There’s definitely a lot of provider and patient education that is needed to help close the gap. One of the other aspects that I still see people struggle with is that providers come to me and say, “How is it that the FDA did a phase 3 randomized control trial in 1 indication and then extrapolated it to 7 different indications?” There’s definitely an education gap in terms of the whole process, besides the definition, from my perspective.

Bruce Feinberg, DO: Bhavesh, you bring up some great points. The first point has to do with the clinical trial design by which biosimilars gain their approval. Their comparison to the reference brand was often in a noninferiority trial. We have a trial design in and of itself that is held as more suspect in the world of oncology. Then we have the issue of extrapolation across indications, which is also something that is anathema in oncology, whereas it may be accepted in inflammatory diseases to a greater degree. Then we’ve got this issue of interchangeability, which is problematic. To some degree, interchangeability is difficult even for the reference brand because of the manufacturing process, in which that product continues to evolve. The Rituxan [rituximab] that was manufactured 20 years ago may be very different from the Rituxan that is being manufactured today. Could you touch on that for a moment too?
* * *
#### YOUR OBJECTIVE
Write the next part of the discussion on biosimilars in oncology, picking up after its final sentence. The listing that follows the text is not required for any part of this exercise.

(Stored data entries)
* * *
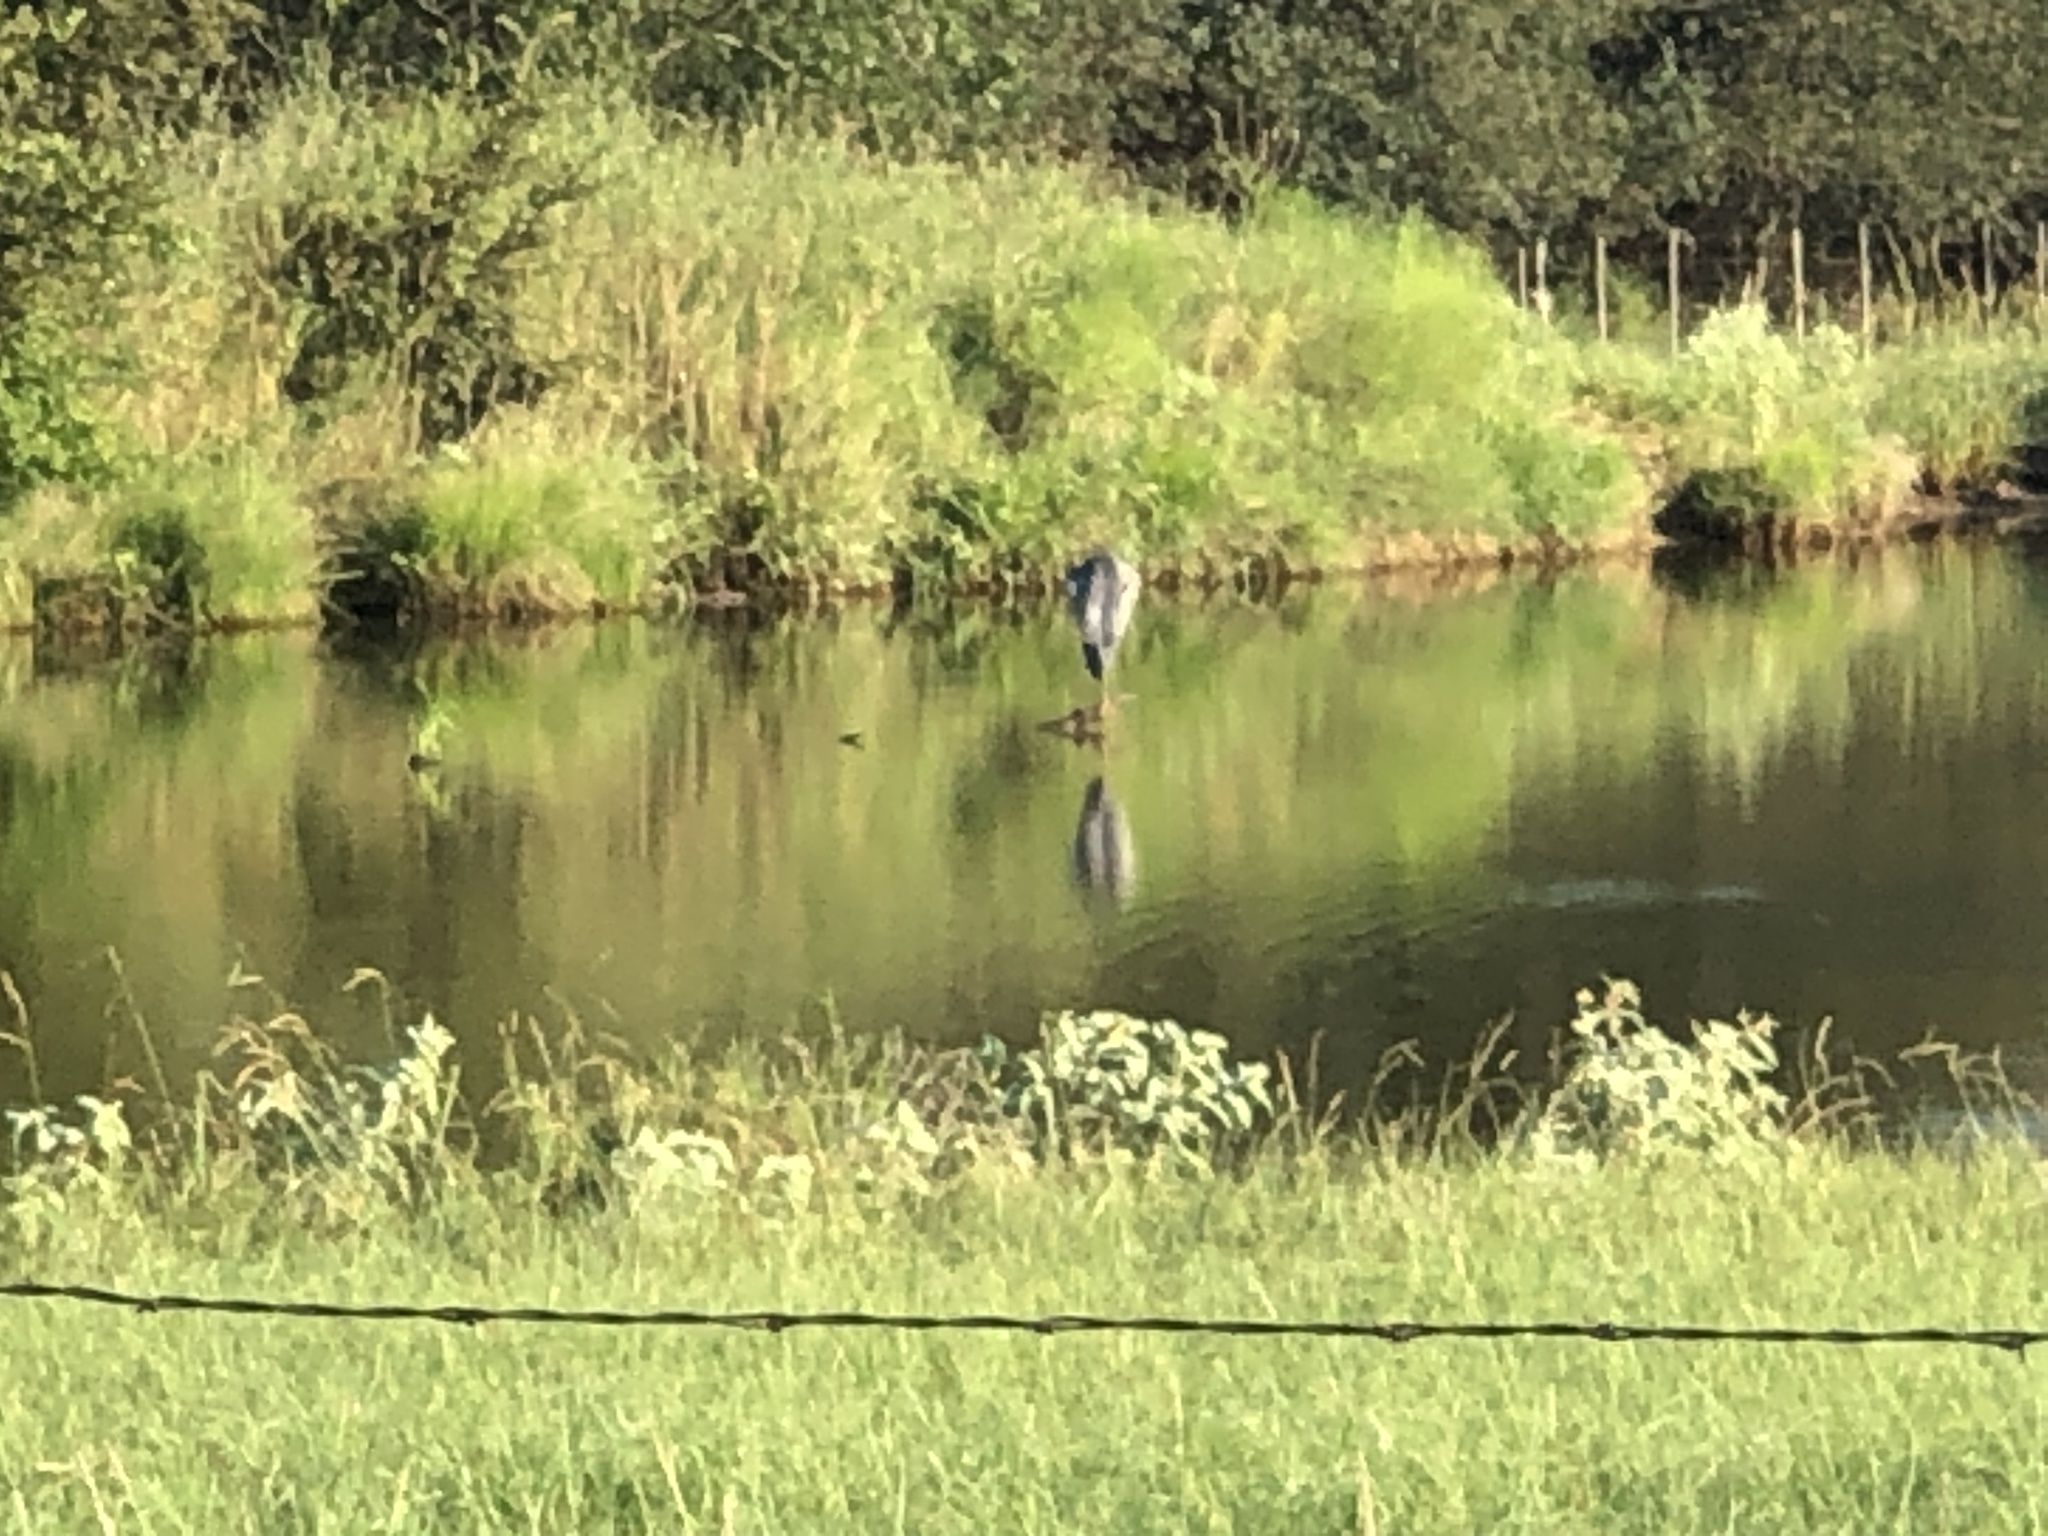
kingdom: Animalia
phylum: Chordata
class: Aves
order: Pelecaniformes
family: Ardeidae
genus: Ardea
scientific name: Ardea herodias
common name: Great blue heron
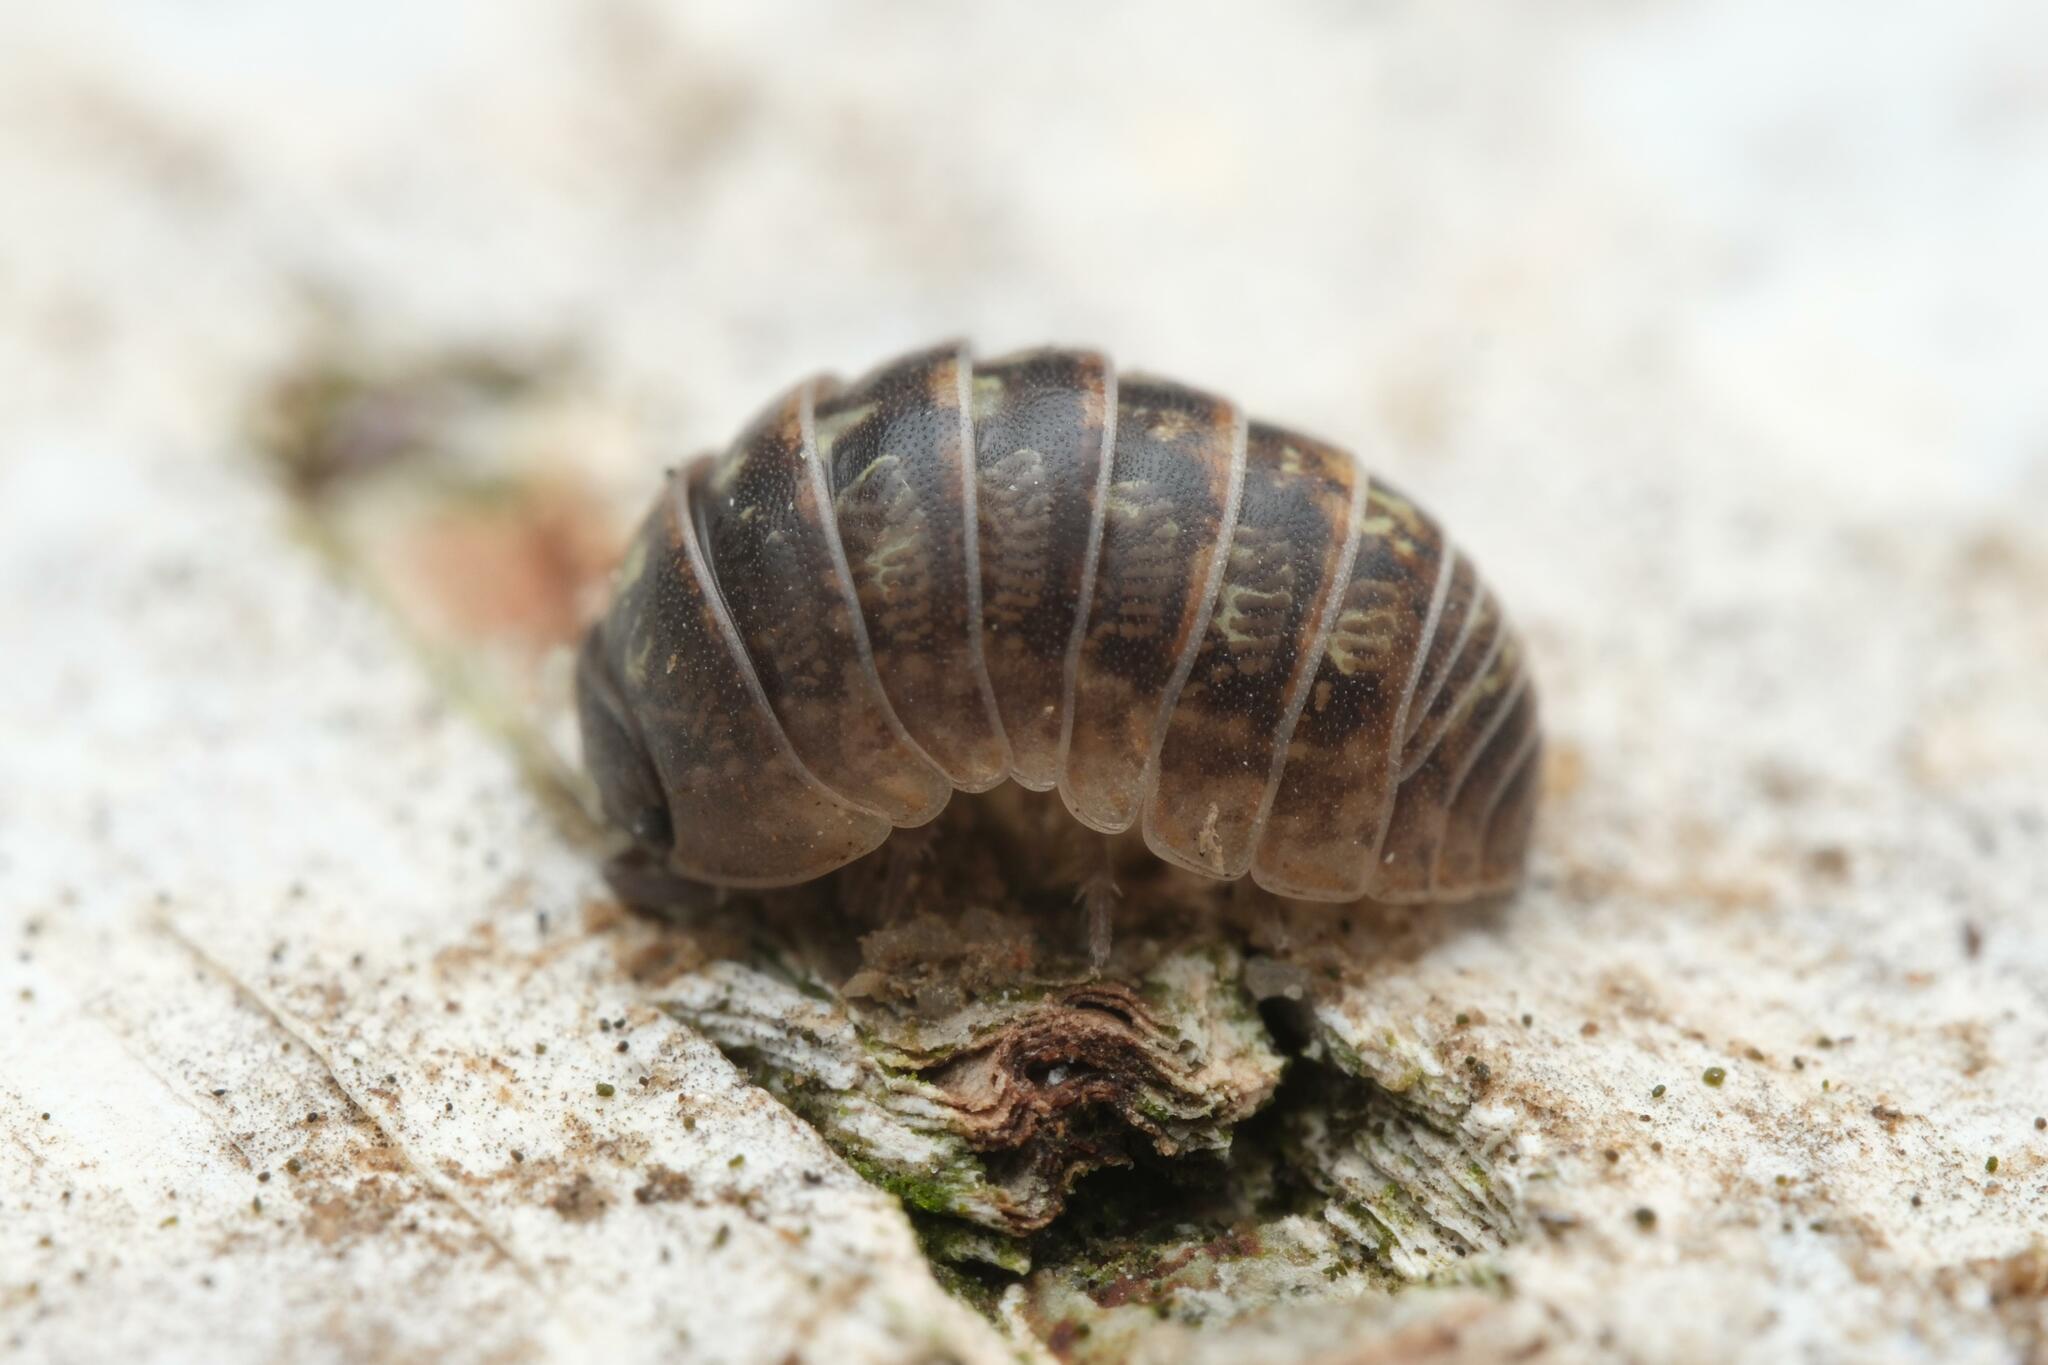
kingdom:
* * *
#### SOLVED EXERCISE
Bhavesh Shah, RPh, BCOP: Sure. I think the manufacturing is a different aspect, as well. Another myth that I have always heard is that each lot of rituximab is a biosimilar of itself, and that’s not true because the manufacturing process is completely different—it is called product drift—versus a biosimilarity process that is established for a biologic to go through to be approved as a biosimilar. There are actually critical quality attributes that the manufacturing process has established from the reference product and basically, the manufacturer has to meet those critical quality attributes for it to go into production. Outside that reference range, there are implications on the mechanism of action and the potency of the drug. Those reference ranges are established more for manufacturing and not for a biosimilarity product process.

Bruce Feinberg, DO: That’s great. That is the kind of answer that really gets people to open their eyes and say, “Wow, this is more complicated.” This is an aspirin where 21 atoms are going to now be made by someone else who is going to string together 21 atoms, and it’s going to be exactly the same. These are the exact same chemical. There are no differences among them. You can call them something different, but it is what it is. When you get into 20,000 atoms that are not identically strung together, then you have to look not at their chemical signature and identity but more in some kind of a surrogate by which you say they’re equivalent. It almost becomes more about the process of manufacturing than it does the end product.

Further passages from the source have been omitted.